Swiftly moving to another wave that shows the restrictive and discriminating work brought by white feminism is the second wave of feminism, which lasted from the 1960s to the 1980s and focused on women in the work environment, reproductive rights, sexuality, domestic violence and rape. Like in the first wave, the second wave was defined and occupied by middle-class, educated white women and once more tended to the issues relevant to them and not other ethnic minority women. Feminists like Betty Friedan and Simone de Beauvoir focused their attention on the struggles of being housewives and mothers, and ignored other forms of oppression like race and sexuality.
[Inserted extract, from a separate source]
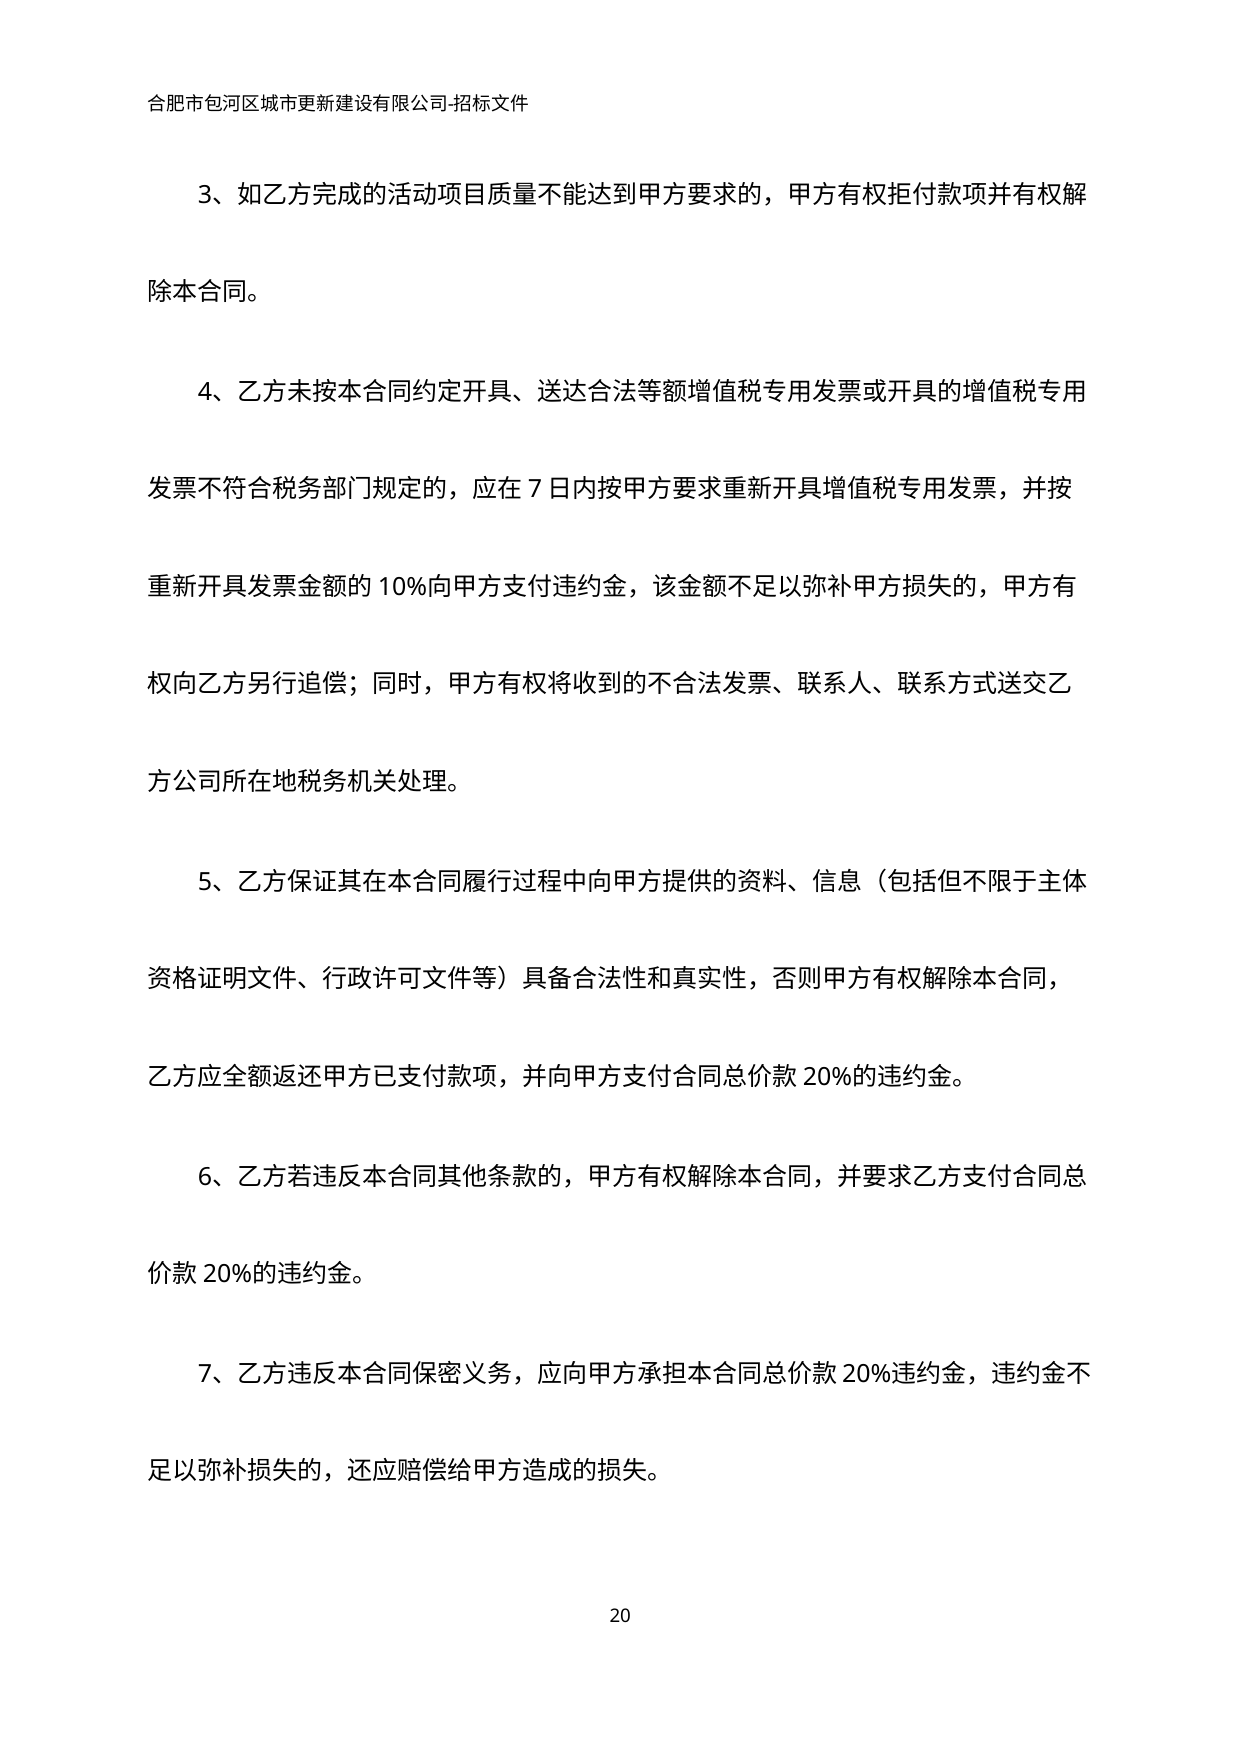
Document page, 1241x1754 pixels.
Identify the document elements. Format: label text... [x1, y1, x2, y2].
Michele Wallace, Mary Ann Weathers, Bell Hooks, Alice Walker, and Bettina Aptheker are the Black women who confronted this injustice head on. This wave saw the rise of scholars from marginalised communities voicing out their frustration about how the feminist movements had essentialized the experiences of women. One figure worthy of noting is Bell Hooks, a feminist scholar who wrote about the struggles of black women and how that was clouded by the showcasing of white women. Hooks argued that “white women should recognise the fact that they, like ethnic minority men, occupied a position of being oppressed while also being oppressors."
The third wave of feminism took off in the 1990s, and aimed to address the issues encircling sexuality and pornography. This was to take back the power and control from men who used derogatory terms like 'whore' and 'slut' to shame women. This wave rested more on women's sexual liberation and expression of gender identity. Unlike the two previous waves, this one welcomed more women of colour and women from different classes – it had more intersectionality.
Lastly, the fourth wave of feminism or “The 21st Century Intersectional Feminism" took effect in 2012. This wave still raises the banner of intersectionality and argues that mass media still showcases or over-represents the struggles of straight, middle-class, white women. Authors like Kimberlé Crenshaw worked on the thesis of intersectionality, an opposition to white feminism. Her intersectionality thesis challenges society, "to a more complex analysis of systems of oppression using multiple and overlapping lenses such as race, gender, sexuality etc".
Regarding gender, trans-exclusionary radical feminism has been a well-sprung debate, as they do not view trans-women as women. They condemn trans-women changing their sex on legal documents, stating that “lesbian as an identity is disappearing”, that “trans men are not men”, and that “gay children need protection when they think they are transgender”. These viewpoints did not satisfy the LGBTQ+ population as they felt that privileged white women who make these arguments will make trans women, especially trans women of colour, more at risk to discrimination, and that they fail to consider many other issues that trans women have to deal with.
Koa Beck stated in her book White Feminism that "White feminism is enduring because it's so palatable. It doesn't challenge much about our structure, our life, the way we make money or the way we relate to other women." We are so threaded in white feminism and have become accustomed to it in our daily lives that we have grown cold calling it out or even noticing its effects. So, it's about time we become more sensitive and attentive to it than ever before. We need to become more knowledgeable about it in order to ultimately eradicate it in order to work towards a world of justice and intersectionality.